Problems with external hard disk

I think i accidentally copied an .iso file onto my external device

cp x2.iso /dev/sdb1
cp x2.iso /dev/sdb1/

now whenever i mount the disk all i see is the content of the iso and not my actual files. Also the disk capacity displayed is of the iso not the HDD. what should i do? I really want the files on the external drive.
The drive was NTFS formatted

I don’t think, you will see the content inside the ISO file if you simply copy the ISO file to an external hard disk.

Can you post the output of the “mount” command? (Simply type mount from the command line and post the output here).

You were root doing this???

You copied the iso to the linux device, instead of to a folder on that mounted device. To explain: /dev/sdb is physical disk, /dev/sdb1 is the first partition on that disk.

mount /dev/sdb1 /mnt
cp X2.iso /mnt
would have done the job, more elegant would have been:
mount /dev/sdb1 /mnt
mkdir /mnt/X2
cp X2.iso /mnt/X2
This way you would have copied the X2.iso to a folder X2 on the harddisk

Since the ISO is a disk image, what you did is working. But you want the ISO on the drive, so you accomplished something you didn’t want.
Repartition the drive, then copy as described above. Or use the GUI.

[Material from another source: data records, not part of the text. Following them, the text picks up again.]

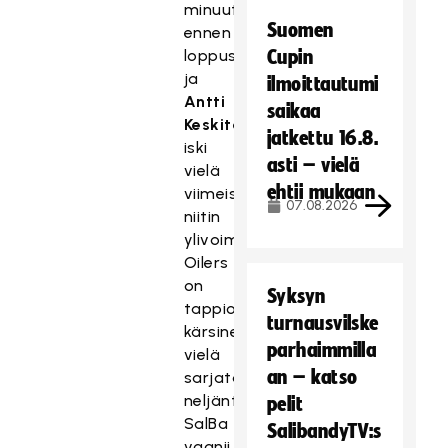
minuuttia
Suomen
ennen
loppusummeria,
Cupin
ja
ilmoittautumi
Antti
saikaa
Keskitalo
jatkettu 16.8.
iski
asti – vielä
vielä
ehtii mukaan
viimeisen
07.08.2026
niitin
ylivoimalla.
Oilers
on
Syksyn
tappion
turnausvilske
kärsineenäkin
parhaimmilla
vielä
an – katso
sarjataulukossa
neljäntenä.
pelit
SalBa
SalibandyTV:s
vaanii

You’re not going to like this news, but you have overwritten the previous contents of your external drive. In effect you have turned that drive into an ISO9660 filesystem. I hope you had a backup.

Well that should make you think twice before messing with raw disk device files, and or blithely working as root. You should hardly ever need to do I/O to raw disk device files. As mentioned in the last post, you really wanted the mounted directory to be the destination. Perhaps you were influenced by the DOS legacy of C:, D: etc still evident in Windows.

If you were not root when you did this, another explanation is that you added yourself to the “disk” group. As I have mentioned before in the forum, I regard this popular workaround for lack of access to the CD or DVD devices due to bugs in the policykit package as somewhat risky.